Our changing housing patterns…

A little plug for County Planner Phil Wheeler:  He saw this coming years ago.

USA today on the changing makeup of communities: USA Today

This is part of the reason why many of the downtown or close in developments like Orchard Hills Villas, The Hamilton, Cascade Creek have been successful while places like Pebble Creek in distant sprawled out areas have been failures.  It is also the reason Mac Hamilton’s new building and Metropolitan Market Place will be coming online (and there are more coming…)

From a policy standpoint I think it is crazy that we continue to heavily subsidize sprawl instead of make the users bear the full cost.  I opposed the rate increases to the Sewer fund because that in and of itself was a $60 million development subsidy.

Young Millennials and older Baby Boomers are rejecting traditional suburban lifestyles in favor of urban living and shorter commutes.
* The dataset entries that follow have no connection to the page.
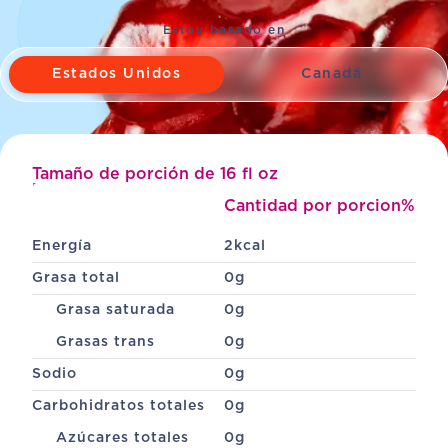
Estoy basado en
Estados Unidos
Canadá
Tamaño de porción de 16 fl oz
Desplazarse
Cantidad por porcion
% Val
Energía
2
kcal
Grasa total
0
g
Grasa saturada
0
g
Grasas trans
0
g
Sodio
0
g
Carbohidratos totales
0
g
Azúcares totales
0
g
Many want to live near city centers so they can walk to work, shops and restaurants or take public transportation. They also prefer smaller homes because they’re single or have no kids and don’t want to spend their free me maintaining their homes.

“It’s the kids (ages 18 to 32), the empty nesters (Baby Boomers with no kids at home),” says Chris Leinberger, president of Smart Growth America’s LOCUS (Latin for “place”), a national coalition of real estate developers and investors who support urban developments that encourage walking over driving. “These two generations combined are more than half of the American population.”

The housing bust of the last five years hit hardest in subdivisions in remote suburbs, drying up financing for such development. At the same time, gas prices soared and so did environmental consciousness, giving consumers pause about living in distant suburbs away from services, jobs and entertainment.